Generell besteht dann natürlich ebenso das Recht, dass man einen Schufa-Eintrag löschen lassen kann, falls dieser falsch oder veraltet ist. Veraltete Einträge kommen vor allem deshalb zustande, weil nicht wenige Banken zum Beispiel ihrer Pflicht nicht nachkommen, bereits erledigte Darlehen auch der Schufa als erledigt mitzuteilen. Auch gravierende Negativmerkmale wie Mahnbescheide oder Vollstreckungsbescheide müssen manuell vom jeweiligen Initiator wieder gelöscht werden, ansonsten verbleiben sie über viele Jahre in den gespeicherten Daten. Grundsätzlich muss also derjenige die Daten aus der Schufa bei Erledigung eines Vorgangs löschen lassen, der auch für die Eingabe der Daten gesorgt hat. Das sind demnach in den meisten Fällen die Kreditinstitute, aber auch Mobilfunkunternehmen oder Versicherungsgesellschaften.

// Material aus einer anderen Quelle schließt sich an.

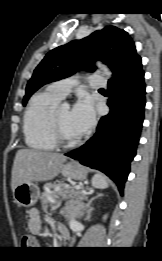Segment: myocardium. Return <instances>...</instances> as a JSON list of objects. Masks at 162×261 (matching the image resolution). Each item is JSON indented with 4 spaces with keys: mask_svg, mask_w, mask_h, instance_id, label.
Returning <instances> with one entry per match:
<instances>
[{
    "mask_svg": "<svg viewBox=\"0 0 162 261\" xmlns=\"http://www.w3.org/2000/svg\"><path fill=\"white\" fill-rule=\"evenodd\" d=\"M50 129L56 145L62 146L64 148H71L76 146L80 142V138L69 140L63 135L57 121L56 109H53V111L50 114Z\"/></svg>",
    "mask_w": 162,
    "mask_h": 261,
    "instance_id": "f54148a6",
    "label": "myocardium"
}]
</instances>
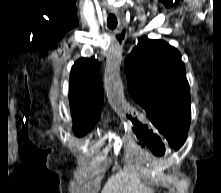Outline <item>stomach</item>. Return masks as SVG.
Returning <instances> with one entry per match:
<instances>
[{"mask_svg": "<svg viewBox=\"0 0 221 193\" xmlns=\"http://www.w3.org/2000/svg\"><path fill=\"white\" fill-rule=\"evenodd\" d=\"M108 102L113 103V107L130 127L129 138H132V142H128L126 147L128 155H150L151 159H164V155H168L167 147L163 142L165 133H159L156 125H152L150 120H144V115H138L136 104L129 102V98H109ZM123 163L127 167H133L136 160L124 159Z\"/></svg>", "mask_w": 221, "mask_h": 193, "instance_id": "stomach-1", "label": "stomach"}]
</instances>
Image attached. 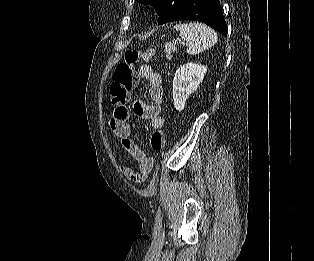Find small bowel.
Returning <instances> with one entry per match:
<instances>
[{"instance_id":"c3829d8e","label":"small bowel","mask_w":314,"mask_h":261,"mask_svg":"<svg viewBox=\"0 0 314 261\" xmlns=\"http://www.w3.org/2000/svg\"><path fill=\"white\" fill-rule=\"evenodd\" d=\"M138 73L141 79L148 82L150 102L134 101L132 105L133 114L139 118L149 120L153 129H162L164 126V119L160 116V106L164 101L162 76L153 71L149 65H141ZM113 106L112 115L109 119V128L119 139L122 149L138 162L136 169L129 165H120V171L132 183L142 184L154 167V159L148 156L134 141L128 123L131 113L127 105Z\"/></svg>"}]
</instances>
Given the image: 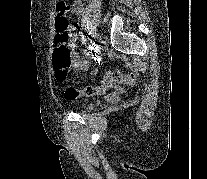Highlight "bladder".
<instances>
[{
	"label": "bladder",
	"mask_w": 207,
	"mask_h": 179,
	"mask_svg": "<svg viewBox=\"0 0 207 179\" xmlns=\"http://www.w3.org/2000/svg\"><path fill=\"white\" fill-rule=\"evenodd\" d=\"M95 106V101H85L82 104V110L84 112H90Z\"/></svg>",
	"instance_id": "31cf9c89"
}]
</instances>
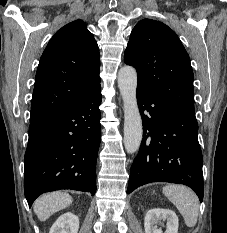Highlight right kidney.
Instances as JSON below:
<instances>
[{"label":"right kidney","instance_id":"1","mask_svg":"<svg viewBox=\"0 0 227 233\" xmlns=\"http://www.w3.org/2000/svg\"><path fill=\"white\" fill-rule=\"evenodd\" d=\"M79 218L71 212L62 214L50 228L49 233H78Z\"/></svg>","mask_w":227,"mask_h":233}]
</instances>
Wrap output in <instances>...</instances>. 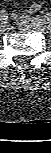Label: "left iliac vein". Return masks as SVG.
Listing matches in <instances>:
<instances>
[{"instance_id": "4c4485c4", "label": "left iliac vein", "mask_w": 51, "mask_h": 153, "mask_svg": "<svg viewBox=\"0 0 51 153\" xmlns=\"http://www.w3.org/2000/svg\"><path fill=\"white\" fill-rule=\"evenodd\" d=\"M18 25L24 29H33V30H38V31H45L46 26L38 22L37 20H32L31 19H26V18H21L20 22Z\"/></svg>"}]
</instances>
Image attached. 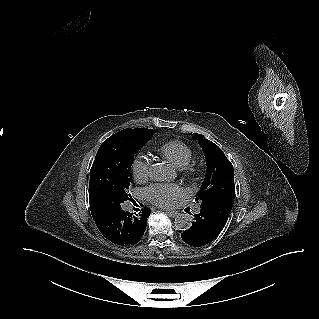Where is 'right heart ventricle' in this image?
Returning <instances> with one entry per match:
<instances>
[{
    "label": "right heart ventricle",
    "mask_w": 319,
    "mask_h": 319,
    "mask_svg": "<svg viewBox=\"0 0 319 319\" xmlns=\"http://www.w3.org/2000/svg\"><path fill=\"white\" fill-rule=\"evenodd\" d=\"M160 152L177 168L186 167L193 157L190 147L179 140H172L163 144L160 147Z\"/></svg>",
    "instance_id": "right-heart-ventricle-1"
}]
</instances>
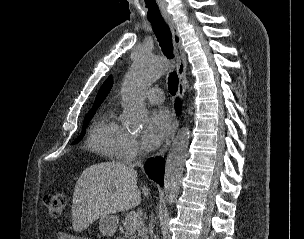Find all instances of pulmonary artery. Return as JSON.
I'll list each match as a JSON object with an SVG mask.
<instances>
[{
  "label": "pulmonary artery",
  "mask_w": 304,
  "mask_h": 239,
  "mask_svg": "<svg viewBox=\"0 0 304 239\" xmlns=\"http://www.w3.org/2000/svg\"><path fill=\"white\" fill-rule=\"evenodd\" d=\"M144 97L151 104H161L164 101L163 91L159 88H151L147 90Z\"/></svg>",
  "instance_id": "e3ab8cb5"
}]
</instances>
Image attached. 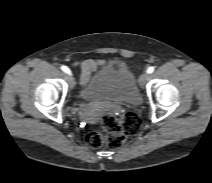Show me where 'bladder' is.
Segmentation results:
<instances>
[{
  "mask_svg": "<svg viewBox=\"0 0 212 183\" xmlns=\"http://www.w3.org/2000/svg\"><path fill=\"white\" fill-rule=\"evenodd\" d=\"M79 96L88 102L112 100L136 105L140 101L135 76L124 66L121 68L103 66L81 88Z\"/></svg>",
  "mask_w": 212,
  "mask_h": 183,
  "instance_id": "31cf9c89",
  "label": "bladder"
}]
</instances>
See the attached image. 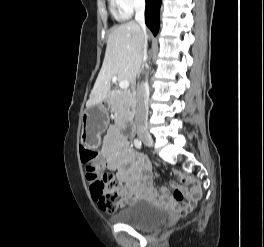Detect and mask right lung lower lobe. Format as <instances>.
<instances>
[{"label":"right lung lower lobe","mask_w":264,"mask_h":247,"mask_svg":"<svg viewBox=\"0 0 264 247\" xmlns=\"http://www.w3.org/2000/svg\"><path fill=\"white\" fill-rule=\"evenodd\" d=\"M160 6L161 0H146L145 22L154 36H156L159 31Z\"/></svg>","instance_id":"1"}]
</instances>
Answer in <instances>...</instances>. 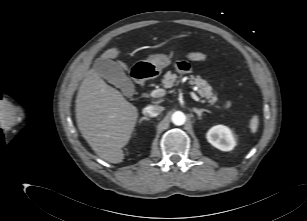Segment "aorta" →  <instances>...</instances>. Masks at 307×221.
Returning <instances> with one entry per match:
<instances>
[{"instance_id":"1","label":"aorta","mask_w":307,"mask_h":221,"mask_svg":"<svg viewBox=\"0 0 307 221\" xmlns=\"http://www.w3.org/2000/svg\"><path fill=\"white\" fill-rule=\"evenodd\" d=\"M171 120H172L173 124L180 126V125H183L186 122V116L183 112L176 111L172 114Z\"/></svg>"}]
</instances>
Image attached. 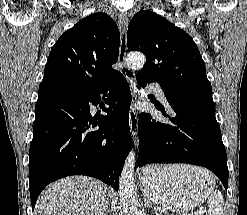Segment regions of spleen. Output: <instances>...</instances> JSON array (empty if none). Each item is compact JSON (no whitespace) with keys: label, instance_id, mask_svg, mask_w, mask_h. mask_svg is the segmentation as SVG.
Listing matches in <instances>:
<instances>
[{"label":"spleen","instance_id":"obj_1","mask_svg":"<svg viewBox=\"0 0 247 215\" xmlns=\"http://www.w3.org/2000/svg\"><path fill=\"white\" fill-rule=\"evenodd\" d=\"M208 215H223L224 199L220 191L213 188L208 194Z\"/></svg>","mask_w":247,"mask_h":215}]
</instances>
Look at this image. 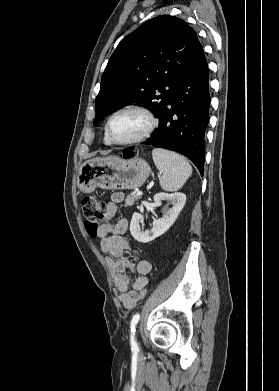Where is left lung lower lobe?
Here are the masks:
<instances>
[{
	"instance_id": "left-lung-lower-lobe-1",
	"label": "left lung lower lobe",
	"mask_w": 279,
	"mask_h": 391,
	"mask_svg": "<svg viewBox=\"0 0 279 391\" xmlns=\"http://www.w3.org/2000/svg\"><path fill=\"white\" fill-rule=\"evenodd\" d=\"M209 75L202 51L177 85L159 117V127L144 144L176 151L204 171V135L209 122Z\"/></svg>"
}]
</instances>
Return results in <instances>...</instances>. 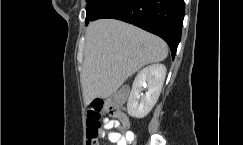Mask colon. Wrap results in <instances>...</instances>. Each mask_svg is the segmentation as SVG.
Returning <instances> with one entry per match:
<instances>
[{
	"label": "colon",
	"mask_w": 243,
	"mask_h": 145,
	"mask_svg": "<svg viewBox=\"0 0 243 145\" xmlns=\"http://www.w3.org/2000/svg\"><path fill=\"white\" fill-rule=\"evenodd\" d=\"M124 94H116L109 100L96 99L87 109V145H97V135L101 127L103 115L108 114L117 117L119 114L118 105L123 101ZM125 126L127 122L123 123Z\"/></svg>",
	"instance_id": "1"
}]
</instances>
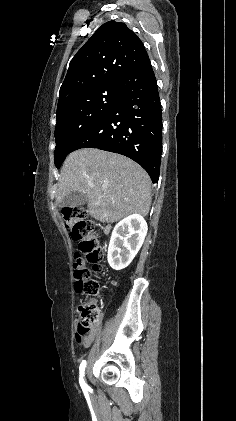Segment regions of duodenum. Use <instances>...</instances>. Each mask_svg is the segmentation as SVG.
<instances>
[{"label":"duodenum","instance_id":"duodenum-1","mask_svg":"<svg viewBox=\"0 0 236 421\" xmlns=\"http://www.w3.org/2000/svg\"><path fill=\"white\" fill-rule=\"evenodd\" d=\"M109 229H110V226H106V227H105V230H104V231H105V233H108Z\"/></svg>","mask_w":236,"mask_h":421}]
</instances>
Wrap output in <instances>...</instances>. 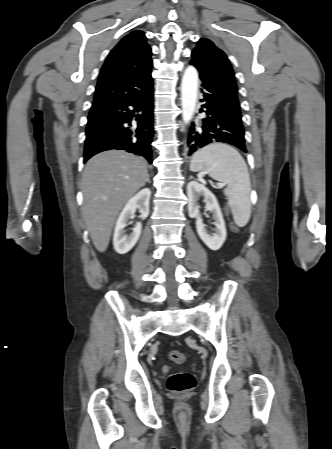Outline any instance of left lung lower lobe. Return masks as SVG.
<instances>
[{"label":"left lung lower lobe","mask_w":332,"mask_h":449,"mask_svg":"<svg viewBox=\"0 0 332 449\" xmlns=\"http://www.w3.org/2000/svg\"><path fill=\"white\" fill-rule=\"evenodd\" d=\"M205 113L201 123H192L188 133V155L210 143H227L247 152L239 100L219 83L200 75Z\"/></svg>","instance_id":"0a47b994"}]
</instances>
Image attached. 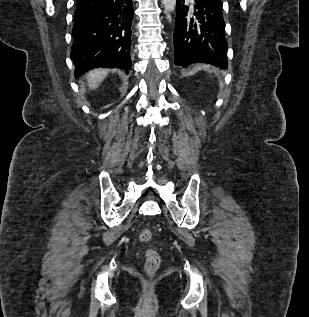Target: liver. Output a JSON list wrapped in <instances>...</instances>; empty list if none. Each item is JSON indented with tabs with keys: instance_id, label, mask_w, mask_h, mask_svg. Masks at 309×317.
I'll return each mask as SVG.
<instances>
[{
	"instance_id": "liver-1",
	"label": "liver",
	"mask_w": 309,
	"mask_h": 317,
	"mask_svg": "<svg viewBox=\"0 0 309 317\" xmlns=\"http://www.w3.org/2000/svg\"><path fill=\"white\" fill-rule=\"evenodd\" d=\"M108 70L106 69H94L87 74V81L90 89H95L107 76Z\"/></svg>"
}]
</instances>
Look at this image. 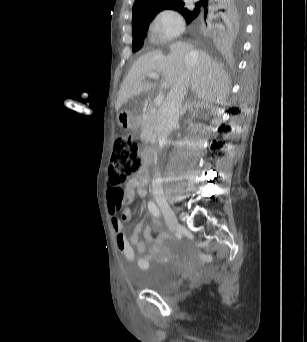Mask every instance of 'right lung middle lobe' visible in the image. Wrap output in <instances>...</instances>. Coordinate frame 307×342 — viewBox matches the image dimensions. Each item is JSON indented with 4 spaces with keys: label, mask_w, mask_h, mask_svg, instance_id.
Wrapping results in <instances>:
<instances>
[{
    "label": "right lung middle lobe",
    "mask_w": 307,
    "mask_h": 342,
    "mask_svg": "<svg viewBox=\"0 0 307 342\" xmlns=\"http://www.w3.org/2000/svg\"><path fill=\"white\" fill-rule=\"evenodd\" d=\"M144 38H145V32L139 33L133 36V42H132L133 52L138 51L142 47L144 43Z\"/></svg>",
    "instance_id": "dd1d6c3e"
}]
</instances>
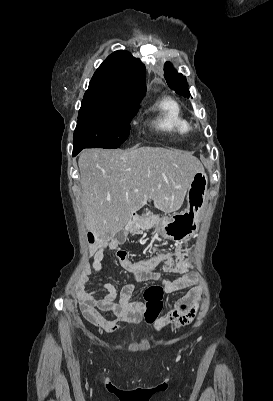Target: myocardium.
<instances>
[{
    "mask_svg": "<svg viewBox=\"0 0 273 401\" xmlns=\"http://www.w3.org/2000/svg\"><path fill=\"white\" fill-rule=\"evenodd\" d=\"M200 126L197 123H192L189 125L188 134L190 137H197L200 133Z\"/></svg>",
    "mask_w": 273,
    "mask_h": 401,
    "instance_id": "1",
    "label": "myocardium"
}]
</instances>
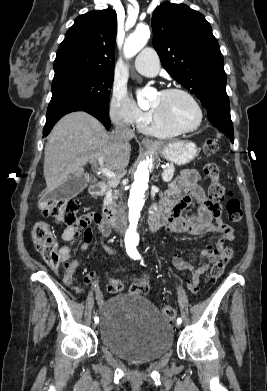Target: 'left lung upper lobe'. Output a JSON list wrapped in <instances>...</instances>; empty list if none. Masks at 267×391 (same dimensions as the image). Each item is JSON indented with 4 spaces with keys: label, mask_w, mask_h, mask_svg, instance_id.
Instances as JSON below:
<instances>
[{
    "label": "left lung upper lobe",
    "mask_w": 267,
    "mask_h": 391,
    "mask_svg": "<svg viewBox=\"0 0 267 391\" xmlns=\"http://www.w3.org/2000/svg\"><path fill=\"white\" fill-rule=\"evenodd\" d=\"M153 46L164 69L209 109L229 104L224 60L205 17L165 2L152 16Z\"/></svg>",
    "instance_id": "1"
}]
</instances>
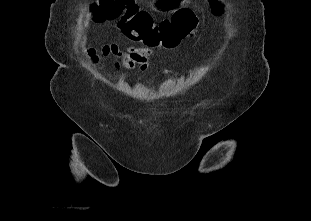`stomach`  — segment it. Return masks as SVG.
I'll use <instances>...</instances> for the list:
<instances>
[{
	"instance_id": "obj_1",
	"label": "stomach",
	"mask_w": 311,
	"mask_h": 221,
	"mask_svg": "<svg viewBox=\"0 0 311 221\" xmlns=\"http://www.w3.org/2000/svg\"><path fill=\"white\" fill-rule=\"evenodd\" d=\"M155 10H175L183 4L184 0H152Z\"/></svg>"
}]
</instances>
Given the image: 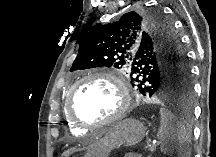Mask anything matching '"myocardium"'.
Returning a JSON list of instances; mask_svg holds the SVG:
<instances>
[{
	"instance_id": "myocardium-1",
	"label": "myocardium",
	"mask_w": 216,
	"mask_h": 157,
	"mask_svg": "<svg viewBox=\"0 0 216 157\" xmlns=\"http://www.w3.org/2000/svg\"><path fill=\"white\" fill-rule=\"evenodd\" d=\"M93 79L104 80L116 87L118 92V107L114 112V114L107 119L100 120V121H85L79 118L73 111V105H72L73 94L75 89L80 84H82L85 81H89ZM130 104H131L130 92L126 82L122 78L109 71H95L84 75L71 86L67 95L65 106H66V113L69 120H71L78 126L84 128H92L98 126L111 125L120 121L128 112L130 108Z\"/></svg>"
}]
</instances>
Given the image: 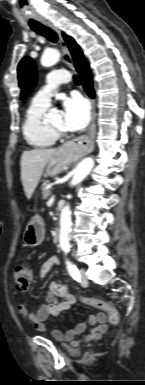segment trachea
Segmentation results:
<instances>
[{"instance_id":"3493384b","label":"trachea","mask_w":145,"mask_h":385,"mask_svg":"<svg viewBox=\"0 0 145 385\" xmlns=\"http://www.w3.org/2000/svg\"><path fill=\"white\" fill-rule=\"evenodd\" d=\"M30 27L34 32L42 35L43 37H45L49 41H51L53 43H56L58 41L57 33L55 31H53L51 28H49L45 25H42V24L32 25ZM73 80H74V83L76 85L81 84V79L79 78V76L74 75Z\"/></svg>"}]
</instances>
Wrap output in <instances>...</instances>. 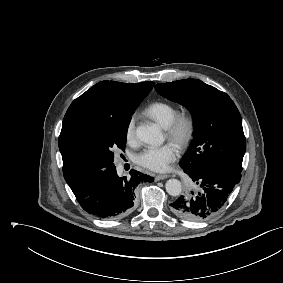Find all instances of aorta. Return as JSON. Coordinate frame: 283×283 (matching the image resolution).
Returning a JSON list of instances; mask_svg holds the SVG:
<instances>
[{
    "label": "aorta",
    "mask_w": 283,
    "mask_h": 283,
    "mask_svg": "<svg viewBox=\"0 0 283 283\" xmlns=\"http://www.w3.org/2000/svg\"><path fill=\"white\" fill-rule=\"evenodd\" d=\"M136 136L144 143L151 145H161L164 141L160 128L155 124L138 126ZM166 191L171 196H178L182 191V184L177 179H169L166 182Z\"/></svg>",
    "instance_id": "762f6f07"
}]
</instances>
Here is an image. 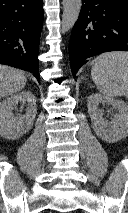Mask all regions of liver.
Here are the masks:
<instances>
[{"label": "liver", "instance_id": "6515ba94", "mask_svg": "<svg viewBox=\"0 0 128 213\" xmlns=\"http://www.w3.org/2000/svg\"><path fill=\"white\" fill-rule=\"evenodd\" d=\"M26 81L22 71L0 64V99L22 90Z\"/></svg>", "mask_w": 128, "mask_h": 213}]
</instances>
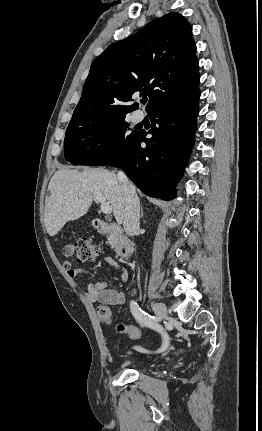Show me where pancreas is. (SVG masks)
Returning a JSON list of instances; mask_svg holds the SVG:
<instances>
[{"instance_id":"obj_1","label":"pancreas","mask_w":262,"mask_h":431,"mask_svg":"<svg viewBox=\"0 0 262 431\" xmlns=\"http://www.w3.org/2000/svg\"><path fill=\"white\" fill-rule=\"evenodd\" d=\"M109 243L111 244L112 247H115V244L110 240Z\"/></svg>"}]
</instances>
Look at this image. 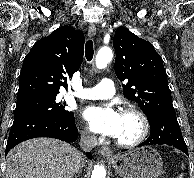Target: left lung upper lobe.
Returning <instances> with one entry per match:
<instances>
[{
    "instance_id": "1",
    "label": "left lung upper lobe",
    "mask_w": 194,
    "mask_h": 178,
    "mask_svg": "<svg viewBox=\"0 0 194 178\" xmlns=\"http://www.w3.org/2000/svg\"><path fill=\"white\" fill-rule=\"evenodd\" d=\"M116 51L115 73L123 94L148 115L156 110L174 109L163 60L153 45L124 27L113 38Z\"/></svg>"
}]
</instances>
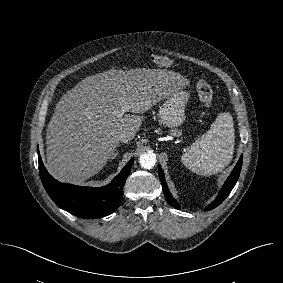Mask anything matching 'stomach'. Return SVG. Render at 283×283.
<instances>
[{
    "label": "stomach",
    "instance_id": "1",
    "mask_svg": "<svg viewBox=\"0 0 283 283\" xmlns=\"http://www.w3.org/2000/svg\"><path fill=\"white\" fill-rule=\"evenodd\" d=\"M189 93L182 88L172 92L159 110L160 123L169 129V133L178 137L181 135L179 126L185 121V106Z\"/></svg>",
    "mask_w": 283,
    "mask_h": 283
}]
</instances>
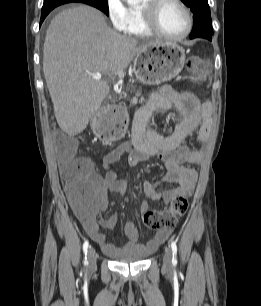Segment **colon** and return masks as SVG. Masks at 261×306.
Instances as JSON below:
<instances>
[{
  "label": "colon",
  "instance_id": "1",
  "mask_svg": "<svg viewBox=\"0 0 261 306\" xmlns=\"http://www.w3.org/2000/svg\"><path fill=\"white\" fill-rule=\"evenodd\" d=\"M186 68L192 83L203 81L209 73V65L206 60L191 57L187 60ZM102 124V135L109 139H118L124 132V115L121 107L117 106L109 114L99 117ZM62 157L67 161L62 169V175L66 181L67 189L74 207L80 208L89 202L94 196L90 185L91 167L83 160L73 157L74 141L63 137L59 144ZM188 209V200L185 196H177L167 210H145L143 223L154 230L171 228Z\"/></svg>",
  "mask_w": 261,
  "mask_h": 306
}]
</instances>
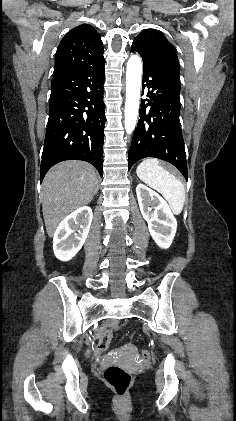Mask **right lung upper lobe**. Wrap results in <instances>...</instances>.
I'll return each mask as SVG.
<instances>
[{
    "label": "right lung upper lobe",
    "instance_id": "obj_1",
    "mask_svg": "<svg viewBox=\"0 0 236 421\" xmlns=\"http://www.w3.org/2000/svg\"><path fill=\"white\" fill-rule=\"evenodd\" d=\"M103 44L91 25L82 24L70 30L61 40L55 58L53 76L104 60Z\"/></svg>",
    "mask_w": 236,
    "mask_h": 421
}]
</instances>
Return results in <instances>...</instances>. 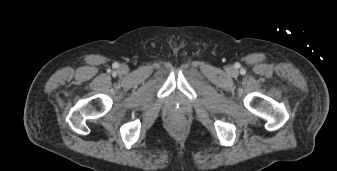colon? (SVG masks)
<instances>
[{
    "mask_svg": "<svg viewBox=\"0 0 337 171\" xmlns=\"http://www.w3.org/2000/svg\"><path fill=\"white\" fill-rule=\"evenodd\" d=\"M169 125L174 129H181L183 126V121L180 119L169 120Z\"/></svg>",
    "mask_w": 337,
    "mask_h": 171,
    "instance_id": "obj_1",
    "label": "colon"
}]
</instances>
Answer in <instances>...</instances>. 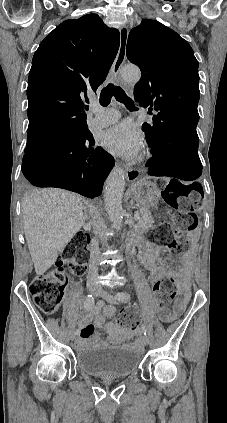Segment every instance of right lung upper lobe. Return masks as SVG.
Wrapping results in <instances>:
<instances>
[{"instance_id":"right-lung-upper-lobe-1","label":"right lung upper lobe","mask_w":227,"mask_h":423,"mask_svg":"<svg viewBox=\"0 0 227 423\" xmlns=\"http://www.w3.org/2000/svg\"><path fill=\"white\" fill-rule=\"evenodd\" d=\"M119 44V32L96 14L64 21L40 43L28 79L25 153L88 129L84 93L105 81Z\"/></svg>"}]
</instances>
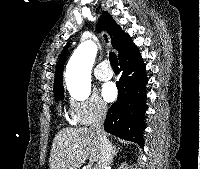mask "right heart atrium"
<instances>
[{"instance_id":"obj_1","label":"right heart atrium","mask_w":200,"mask_h":169,"mask_svg":"<svg viewBox=\"0 0 200 169\" xmlns=\"http://www.w3.org/2000/svg\"><path fill=\"white\" fill-rule=\"evenodd\" d=\"M68 113L73 124L87 126L104 119L108 106L97 95H91L82 100H71Z\"/></svg>"}]
</instances>
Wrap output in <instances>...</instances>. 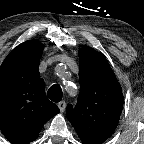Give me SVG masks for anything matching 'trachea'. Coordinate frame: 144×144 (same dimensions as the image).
<instances>
[{
  "label": "trachea",
  "instance_id": "obj_1",
  "mask_svg": "<svg viewBox=\"0 0 144 144\" xmlns=\"http://www.w3.org/2000/svg\"><path fill=\"white\" fill-rule=\"evenodd\" d=\"M47 95L53 102H60L62 100V89L59 85L54 84L47 91Z\"/></svg>",
  "mask_w": 144,
  "mask_h": 144
}]
</instances>
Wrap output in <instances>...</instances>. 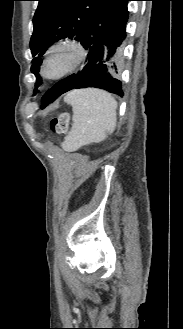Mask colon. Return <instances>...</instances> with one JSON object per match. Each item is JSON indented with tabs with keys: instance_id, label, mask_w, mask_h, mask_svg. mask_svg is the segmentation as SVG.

Was aber kann der Betroffene unternehmen, wenn falsche Daten gespeichert sind? Hier ist zunächst auf jeden Fall der Initiator der Daten zu kontaktieren, wobei das Herausfinden“ nicht immer sehr einfach ist. Ist der Initiator hingegen bekannt, sollte dieser zunächst dazu aufgefordert werden, die Löschung der Daten zu veranlassen. Die Schufa selbst wird zunächst auf bloßen „Zuruf“ des Betroffenen keine Daten löschen. Weigert sich der Initiator die falschen Daten löschen zu lassen oder ist nicht herauszufinden, wer überhaupt für die Dateneingabe verantwortlich ist, muss man sich auf direktem Wege an die Schufa wenden. In diesem Fall ist es sehr wichtig, dass man schriftlich beweisen kann, dass die Daten zu Unrecht gespeichert sind. Je nach Art der Falschdaten lassen sich Irrtümer mitunter sehr schnell und einfach aufklären, mitunter kann die Veranlassung der Datenlöschung oder der Korrektur aber auch sehr arbeits- und zeitaufwendig sein. Wichtig ist aber zu wissen, dass jeder Verbraucher generell das Recht hat, einen Schufa-Eintrag löschen zu lassen, der veraltet oder gänzlich falsch ist.